"Nixon in China" de John Adams ou "la diplomatie du ping-pong" : une rencontre au sommet à l’Opéra Bastille
Le spectacle s’ouvre sur une partie de tennis de table. Deux joueurs masqués, l’un en aigle, l’autre en dragon, s’affrontent au ralenti. Le premier est tout de bleu vêtu, le second en rouge. Le ton est donné. Nixon in China de John Adams, revisité par Valentina Carrasco et sous la baguette de Gustavo Dudamel, fait une entrée très remarquée à l’Opéra de Paris. En 1972, le président américain Richard Nixon se rend en Chine pour rencontrer Mao Zedong (ou Tsé-toung) à l’invitation de Pékin. On parlait alors de "la diplomatie du ping-pong". D’où vient l’expression ? Une année auparavant, à Nagoya, au Japon, lors des Championnats du monde de tennis de table, les pongistes des équipes chinoise et américaine avaient noué amitié malgré l’interdiction de tout contact entre eux. Le compositeur et chef d’orchestre américain John Adams fit de cet évènement son premier opéra, qui est d’ailleurs considéré comme le premier opéra politico-historique du XXe siècle.
Aigle et dragon
La metteuse en scène argentine Valentina Carrasco s’est inspirée de cette "diplomatie du ping-pong" pour développer une scénographie originale, marquée par les tables et balles de tennis. Le décor devient personnage et participe à la rencontre au sommet entre Nixon et Mao, entre l’aigle et le dragon, entre deux civilisations. Par ailleurs, lumières, mise en scène, montages vidéo participent à l’écriture pour rendre lisibles et compréhensibles certaines scènes, quelquefois à postériori comme celle du violoniste maltraité par l’Armée rouge. Les décors sont aussi parfois époustouflants comme avec cet aigle-avion qui descend du ciel ou ce dragon rouge lumineux. Valentina Carrasco a su trouver le juste ton pour ne pas coller aux évènements historiques mais au contraire aller vers une composition plus poétique, plus libre. "Etant ni Chinoise, ni Américaine, et m’emparant d’une œuvre qui est un classique du répertoire, il est de mon devoir de proposer une lecture nouvelle", explique-t-elle.

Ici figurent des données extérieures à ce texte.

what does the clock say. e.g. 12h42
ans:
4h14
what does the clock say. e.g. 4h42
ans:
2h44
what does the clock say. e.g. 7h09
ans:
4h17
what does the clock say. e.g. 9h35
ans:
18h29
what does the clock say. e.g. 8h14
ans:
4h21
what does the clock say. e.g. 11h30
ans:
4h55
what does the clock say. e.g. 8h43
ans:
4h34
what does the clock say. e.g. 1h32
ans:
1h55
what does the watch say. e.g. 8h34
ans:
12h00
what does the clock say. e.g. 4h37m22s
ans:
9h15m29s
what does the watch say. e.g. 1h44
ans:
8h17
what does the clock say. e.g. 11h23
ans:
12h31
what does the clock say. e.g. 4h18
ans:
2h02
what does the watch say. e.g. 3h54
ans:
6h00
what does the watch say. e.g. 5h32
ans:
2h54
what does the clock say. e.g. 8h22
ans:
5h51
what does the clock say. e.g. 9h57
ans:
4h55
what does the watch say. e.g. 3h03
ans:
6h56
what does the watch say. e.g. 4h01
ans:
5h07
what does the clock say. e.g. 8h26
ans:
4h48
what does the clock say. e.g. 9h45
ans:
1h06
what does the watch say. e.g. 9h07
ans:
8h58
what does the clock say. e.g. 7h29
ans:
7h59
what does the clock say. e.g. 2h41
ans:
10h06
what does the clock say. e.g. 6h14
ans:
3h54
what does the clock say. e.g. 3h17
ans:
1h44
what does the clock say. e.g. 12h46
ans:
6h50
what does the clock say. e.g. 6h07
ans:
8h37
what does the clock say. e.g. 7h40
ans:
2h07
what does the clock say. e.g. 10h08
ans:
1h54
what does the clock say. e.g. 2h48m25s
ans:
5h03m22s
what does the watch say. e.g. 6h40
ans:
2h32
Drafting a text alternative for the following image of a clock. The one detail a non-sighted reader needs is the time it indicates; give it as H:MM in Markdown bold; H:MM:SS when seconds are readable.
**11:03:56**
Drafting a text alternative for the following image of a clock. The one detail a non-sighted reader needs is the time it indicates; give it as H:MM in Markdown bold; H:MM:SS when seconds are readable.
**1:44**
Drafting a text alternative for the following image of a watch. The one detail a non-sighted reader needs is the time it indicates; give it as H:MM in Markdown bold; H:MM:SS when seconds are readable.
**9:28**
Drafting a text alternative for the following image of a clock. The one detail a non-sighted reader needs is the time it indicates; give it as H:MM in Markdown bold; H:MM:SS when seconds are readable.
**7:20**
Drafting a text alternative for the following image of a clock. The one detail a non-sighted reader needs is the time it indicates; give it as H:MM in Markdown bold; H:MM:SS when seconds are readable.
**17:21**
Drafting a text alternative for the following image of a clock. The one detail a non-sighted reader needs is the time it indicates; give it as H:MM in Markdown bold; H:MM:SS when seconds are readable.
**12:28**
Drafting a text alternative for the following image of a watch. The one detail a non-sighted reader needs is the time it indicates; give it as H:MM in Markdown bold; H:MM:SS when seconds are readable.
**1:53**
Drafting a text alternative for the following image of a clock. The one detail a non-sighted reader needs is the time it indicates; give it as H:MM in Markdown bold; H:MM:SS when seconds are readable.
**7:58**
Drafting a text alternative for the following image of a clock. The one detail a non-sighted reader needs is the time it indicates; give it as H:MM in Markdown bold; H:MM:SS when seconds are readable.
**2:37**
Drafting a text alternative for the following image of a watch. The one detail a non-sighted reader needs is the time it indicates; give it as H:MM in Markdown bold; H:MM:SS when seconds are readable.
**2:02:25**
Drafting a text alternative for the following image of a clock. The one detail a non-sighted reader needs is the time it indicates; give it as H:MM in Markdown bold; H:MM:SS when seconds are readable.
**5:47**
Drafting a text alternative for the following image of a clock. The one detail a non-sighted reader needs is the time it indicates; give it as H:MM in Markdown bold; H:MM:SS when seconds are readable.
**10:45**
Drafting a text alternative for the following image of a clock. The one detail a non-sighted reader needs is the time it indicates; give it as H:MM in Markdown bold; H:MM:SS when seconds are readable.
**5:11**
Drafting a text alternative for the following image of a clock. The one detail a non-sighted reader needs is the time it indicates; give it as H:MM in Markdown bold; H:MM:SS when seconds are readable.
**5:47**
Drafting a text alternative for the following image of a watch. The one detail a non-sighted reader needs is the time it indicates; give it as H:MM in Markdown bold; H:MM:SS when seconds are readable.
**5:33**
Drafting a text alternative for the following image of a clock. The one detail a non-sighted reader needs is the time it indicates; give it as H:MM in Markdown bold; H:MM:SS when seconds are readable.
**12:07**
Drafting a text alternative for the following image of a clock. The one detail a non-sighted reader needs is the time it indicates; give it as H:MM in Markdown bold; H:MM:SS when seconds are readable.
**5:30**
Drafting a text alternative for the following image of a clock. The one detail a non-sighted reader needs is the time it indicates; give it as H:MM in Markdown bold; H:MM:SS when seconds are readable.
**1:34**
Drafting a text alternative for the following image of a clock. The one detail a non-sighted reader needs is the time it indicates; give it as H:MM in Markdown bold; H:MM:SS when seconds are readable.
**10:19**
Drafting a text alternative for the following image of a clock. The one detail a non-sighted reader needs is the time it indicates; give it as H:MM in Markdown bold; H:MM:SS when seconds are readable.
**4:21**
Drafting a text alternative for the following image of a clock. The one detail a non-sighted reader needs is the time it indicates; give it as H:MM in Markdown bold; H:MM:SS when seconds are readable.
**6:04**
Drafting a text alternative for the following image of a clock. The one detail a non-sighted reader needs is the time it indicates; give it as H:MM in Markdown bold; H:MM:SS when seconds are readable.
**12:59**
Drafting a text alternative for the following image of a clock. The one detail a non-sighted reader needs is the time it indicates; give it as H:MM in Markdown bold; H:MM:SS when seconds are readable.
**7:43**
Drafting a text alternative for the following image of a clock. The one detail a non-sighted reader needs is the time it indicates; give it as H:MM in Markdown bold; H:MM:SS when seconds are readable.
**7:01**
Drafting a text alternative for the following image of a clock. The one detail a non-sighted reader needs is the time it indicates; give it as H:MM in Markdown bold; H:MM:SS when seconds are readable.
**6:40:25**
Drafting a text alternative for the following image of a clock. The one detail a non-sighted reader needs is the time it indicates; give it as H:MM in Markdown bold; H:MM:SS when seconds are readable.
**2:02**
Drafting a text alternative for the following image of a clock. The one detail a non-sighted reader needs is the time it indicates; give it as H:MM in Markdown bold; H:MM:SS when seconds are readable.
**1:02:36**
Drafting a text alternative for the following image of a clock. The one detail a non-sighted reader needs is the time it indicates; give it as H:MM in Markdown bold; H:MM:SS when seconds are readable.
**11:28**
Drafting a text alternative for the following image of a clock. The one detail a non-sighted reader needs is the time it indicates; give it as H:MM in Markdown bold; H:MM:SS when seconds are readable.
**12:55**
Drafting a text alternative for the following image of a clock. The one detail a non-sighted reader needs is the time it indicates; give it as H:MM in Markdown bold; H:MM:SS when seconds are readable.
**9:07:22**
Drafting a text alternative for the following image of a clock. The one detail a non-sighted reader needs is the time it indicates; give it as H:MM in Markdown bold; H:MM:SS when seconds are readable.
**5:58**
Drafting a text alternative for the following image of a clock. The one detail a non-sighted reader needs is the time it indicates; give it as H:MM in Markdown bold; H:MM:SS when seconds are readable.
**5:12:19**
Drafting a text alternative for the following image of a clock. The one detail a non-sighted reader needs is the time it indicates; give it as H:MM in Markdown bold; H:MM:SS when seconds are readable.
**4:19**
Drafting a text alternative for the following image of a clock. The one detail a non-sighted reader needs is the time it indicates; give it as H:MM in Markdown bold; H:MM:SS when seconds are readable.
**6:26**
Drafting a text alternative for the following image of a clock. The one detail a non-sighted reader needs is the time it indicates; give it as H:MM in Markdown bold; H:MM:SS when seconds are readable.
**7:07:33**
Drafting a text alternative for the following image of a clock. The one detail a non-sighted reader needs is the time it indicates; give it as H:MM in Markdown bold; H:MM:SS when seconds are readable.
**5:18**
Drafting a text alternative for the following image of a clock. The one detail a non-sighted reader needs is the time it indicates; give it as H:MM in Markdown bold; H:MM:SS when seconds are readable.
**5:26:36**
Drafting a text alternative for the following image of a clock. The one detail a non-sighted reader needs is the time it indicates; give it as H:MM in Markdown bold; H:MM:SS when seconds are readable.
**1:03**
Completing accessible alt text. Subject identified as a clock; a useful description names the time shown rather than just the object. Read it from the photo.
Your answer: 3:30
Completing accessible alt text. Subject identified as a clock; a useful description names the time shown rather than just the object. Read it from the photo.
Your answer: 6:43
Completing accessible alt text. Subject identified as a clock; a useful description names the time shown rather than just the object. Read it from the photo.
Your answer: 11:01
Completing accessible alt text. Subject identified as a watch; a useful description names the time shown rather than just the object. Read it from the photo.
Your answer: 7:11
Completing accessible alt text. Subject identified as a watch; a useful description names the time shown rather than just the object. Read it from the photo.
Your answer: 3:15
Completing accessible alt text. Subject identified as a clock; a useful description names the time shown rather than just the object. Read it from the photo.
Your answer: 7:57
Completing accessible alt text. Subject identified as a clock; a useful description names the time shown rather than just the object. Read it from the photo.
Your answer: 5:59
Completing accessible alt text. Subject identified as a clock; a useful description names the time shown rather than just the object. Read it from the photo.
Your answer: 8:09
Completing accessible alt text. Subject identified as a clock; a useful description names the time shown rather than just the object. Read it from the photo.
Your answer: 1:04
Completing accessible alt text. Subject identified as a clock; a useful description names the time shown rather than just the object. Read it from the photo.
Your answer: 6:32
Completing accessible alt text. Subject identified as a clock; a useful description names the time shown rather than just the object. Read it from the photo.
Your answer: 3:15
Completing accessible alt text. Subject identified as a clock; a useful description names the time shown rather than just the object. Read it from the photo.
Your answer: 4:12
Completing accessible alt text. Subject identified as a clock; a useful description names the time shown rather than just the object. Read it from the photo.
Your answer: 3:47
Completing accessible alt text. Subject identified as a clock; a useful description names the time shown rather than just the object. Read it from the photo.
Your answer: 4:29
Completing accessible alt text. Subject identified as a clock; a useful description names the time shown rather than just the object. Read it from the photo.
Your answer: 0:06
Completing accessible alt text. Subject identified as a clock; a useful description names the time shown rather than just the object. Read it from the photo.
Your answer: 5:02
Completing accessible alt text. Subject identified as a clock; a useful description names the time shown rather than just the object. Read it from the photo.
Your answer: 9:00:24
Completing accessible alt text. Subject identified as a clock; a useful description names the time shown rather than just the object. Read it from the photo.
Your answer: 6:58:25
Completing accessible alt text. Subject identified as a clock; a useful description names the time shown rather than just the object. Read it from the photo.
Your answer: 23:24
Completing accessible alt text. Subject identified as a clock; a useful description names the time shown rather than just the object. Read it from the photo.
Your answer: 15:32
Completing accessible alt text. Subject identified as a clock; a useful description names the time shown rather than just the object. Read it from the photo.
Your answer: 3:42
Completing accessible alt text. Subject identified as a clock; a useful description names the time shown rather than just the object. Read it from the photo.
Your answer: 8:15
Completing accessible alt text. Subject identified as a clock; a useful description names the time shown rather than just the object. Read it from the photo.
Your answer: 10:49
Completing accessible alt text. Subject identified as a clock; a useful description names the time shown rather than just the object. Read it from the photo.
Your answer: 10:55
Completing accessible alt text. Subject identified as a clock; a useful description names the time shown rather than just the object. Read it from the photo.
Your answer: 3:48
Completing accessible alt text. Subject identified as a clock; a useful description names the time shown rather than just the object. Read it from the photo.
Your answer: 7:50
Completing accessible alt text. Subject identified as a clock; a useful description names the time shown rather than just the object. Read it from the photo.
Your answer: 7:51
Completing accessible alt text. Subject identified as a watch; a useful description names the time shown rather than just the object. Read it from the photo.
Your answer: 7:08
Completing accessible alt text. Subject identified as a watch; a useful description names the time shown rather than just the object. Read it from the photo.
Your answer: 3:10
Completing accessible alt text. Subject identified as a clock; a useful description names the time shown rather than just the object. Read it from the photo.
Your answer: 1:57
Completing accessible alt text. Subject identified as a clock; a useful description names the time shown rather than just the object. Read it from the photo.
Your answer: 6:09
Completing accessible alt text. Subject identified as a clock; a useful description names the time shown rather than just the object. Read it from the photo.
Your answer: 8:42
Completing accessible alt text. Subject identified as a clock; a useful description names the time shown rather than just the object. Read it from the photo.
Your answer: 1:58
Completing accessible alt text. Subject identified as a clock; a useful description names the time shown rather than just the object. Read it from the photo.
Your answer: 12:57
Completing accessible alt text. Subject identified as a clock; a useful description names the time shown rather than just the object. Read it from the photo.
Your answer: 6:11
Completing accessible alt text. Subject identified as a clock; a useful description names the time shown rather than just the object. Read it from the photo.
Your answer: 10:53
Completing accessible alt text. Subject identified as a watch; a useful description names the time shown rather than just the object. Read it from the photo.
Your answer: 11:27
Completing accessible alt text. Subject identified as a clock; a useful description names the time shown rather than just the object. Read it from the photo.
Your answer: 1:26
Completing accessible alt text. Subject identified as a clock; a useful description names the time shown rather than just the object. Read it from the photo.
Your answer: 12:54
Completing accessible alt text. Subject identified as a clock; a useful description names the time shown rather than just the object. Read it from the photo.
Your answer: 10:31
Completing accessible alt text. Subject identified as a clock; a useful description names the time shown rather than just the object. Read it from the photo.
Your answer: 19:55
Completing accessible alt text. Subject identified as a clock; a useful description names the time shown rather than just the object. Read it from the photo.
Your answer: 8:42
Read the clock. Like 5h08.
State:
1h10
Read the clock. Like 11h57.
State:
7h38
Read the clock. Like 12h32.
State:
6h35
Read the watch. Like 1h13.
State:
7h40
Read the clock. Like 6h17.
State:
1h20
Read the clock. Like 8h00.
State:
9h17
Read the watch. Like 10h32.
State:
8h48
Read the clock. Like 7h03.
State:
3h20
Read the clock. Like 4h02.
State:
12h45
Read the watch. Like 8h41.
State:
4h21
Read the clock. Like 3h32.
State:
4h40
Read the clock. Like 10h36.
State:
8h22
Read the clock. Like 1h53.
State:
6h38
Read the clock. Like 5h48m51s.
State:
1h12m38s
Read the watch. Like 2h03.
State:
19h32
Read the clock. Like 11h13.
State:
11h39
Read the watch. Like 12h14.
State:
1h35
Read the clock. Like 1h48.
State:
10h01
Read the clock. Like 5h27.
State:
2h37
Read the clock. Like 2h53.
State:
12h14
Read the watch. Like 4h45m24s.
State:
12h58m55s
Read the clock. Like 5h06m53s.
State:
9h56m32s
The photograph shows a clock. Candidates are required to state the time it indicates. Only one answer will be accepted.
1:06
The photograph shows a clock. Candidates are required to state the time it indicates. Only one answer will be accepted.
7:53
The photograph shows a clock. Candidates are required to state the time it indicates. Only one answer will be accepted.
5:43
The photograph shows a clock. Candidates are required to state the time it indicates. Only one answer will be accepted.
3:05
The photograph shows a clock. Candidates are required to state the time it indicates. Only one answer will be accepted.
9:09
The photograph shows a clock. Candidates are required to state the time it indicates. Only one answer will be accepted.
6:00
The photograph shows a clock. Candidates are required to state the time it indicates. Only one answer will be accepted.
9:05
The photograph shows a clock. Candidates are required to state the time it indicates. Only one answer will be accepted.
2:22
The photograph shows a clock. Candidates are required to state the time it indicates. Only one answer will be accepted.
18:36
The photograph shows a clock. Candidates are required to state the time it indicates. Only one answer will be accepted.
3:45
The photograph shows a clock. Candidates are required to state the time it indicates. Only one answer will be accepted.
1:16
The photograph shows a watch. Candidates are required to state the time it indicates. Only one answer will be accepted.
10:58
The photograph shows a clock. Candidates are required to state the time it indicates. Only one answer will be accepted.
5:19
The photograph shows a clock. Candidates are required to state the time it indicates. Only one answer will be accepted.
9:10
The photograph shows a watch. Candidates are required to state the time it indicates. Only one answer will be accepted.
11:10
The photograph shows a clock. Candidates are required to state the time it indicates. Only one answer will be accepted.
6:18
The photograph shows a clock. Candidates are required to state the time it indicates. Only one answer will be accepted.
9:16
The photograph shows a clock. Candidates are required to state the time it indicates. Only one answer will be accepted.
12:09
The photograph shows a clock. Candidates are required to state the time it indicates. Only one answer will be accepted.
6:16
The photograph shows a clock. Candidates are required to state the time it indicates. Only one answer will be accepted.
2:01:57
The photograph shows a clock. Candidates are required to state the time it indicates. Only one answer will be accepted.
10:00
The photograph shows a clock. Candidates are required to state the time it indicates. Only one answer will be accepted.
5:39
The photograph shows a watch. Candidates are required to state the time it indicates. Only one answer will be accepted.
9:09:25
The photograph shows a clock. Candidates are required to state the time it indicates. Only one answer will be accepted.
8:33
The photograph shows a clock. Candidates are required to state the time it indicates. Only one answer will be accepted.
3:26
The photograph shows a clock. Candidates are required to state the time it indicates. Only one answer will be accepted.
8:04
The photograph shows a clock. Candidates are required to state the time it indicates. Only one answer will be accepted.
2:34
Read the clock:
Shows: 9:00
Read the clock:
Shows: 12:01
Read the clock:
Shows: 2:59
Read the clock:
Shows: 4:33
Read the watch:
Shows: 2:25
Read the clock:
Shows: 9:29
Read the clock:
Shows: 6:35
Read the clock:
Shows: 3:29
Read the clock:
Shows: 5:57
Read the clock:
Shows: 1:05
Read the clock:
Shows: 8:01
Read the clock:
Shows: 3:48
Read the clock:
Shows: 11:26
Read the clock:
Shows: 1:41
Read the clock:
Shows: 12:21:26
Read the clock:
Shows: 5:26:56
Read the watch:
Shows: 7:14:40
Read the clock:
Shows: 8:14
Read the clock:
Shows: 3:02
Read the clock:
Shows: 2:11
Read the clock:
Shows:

Inspiration et non communication
Le séjour du couple présidentiel à Pékin est marqué à la fois par l’optimisme et la non communication, voire l’incompréhension. La distribution est excellente. Le baryton Thomas Hampson et la soprano Renée Fleming, en Richard et Pat Nixon, sont impressionnants de justesse, jusque dans la gestuelle des anciens locataires de la Maison Blanche. Que dire de John Matthew Myers qui incarne un Mao vieillissant, et toujours entouré de femmes ? Le ténor est très convaincant, jouant avec brio sur les fragilités et les faiblesses du Grand Timonier. De même avec Kathleen Kim en Chiang Ch’ing, épouse survoltée et gardienne de l’orthodoxie communiste. Le passage, tout de violence et de colère, où la soprano chante "Je suis la femme de Mao Tse-toung" est l’un des moments forts de l’œuvre.
Ces artistes, en plus du troublant baryton Xiaomeng Zhang, ont su s’emparer de l’âme du texte d’Alice Goodman. La librettiste a mis en évidence la non communication des protagonistes, parfois jusqu’à l’absurde. Dans le dernier acte particulièrement, chacun est aspiré par son passé. Il n’y a point de dialogue mais des évocations bavardes. Nixon in China est porté par des artistes exceptionnels et une mise en scène qui fera date.
"Nixon in China", mis en scène par Valentina Carrasco, jusqu’au 16 avril à l’Opéra Bastille.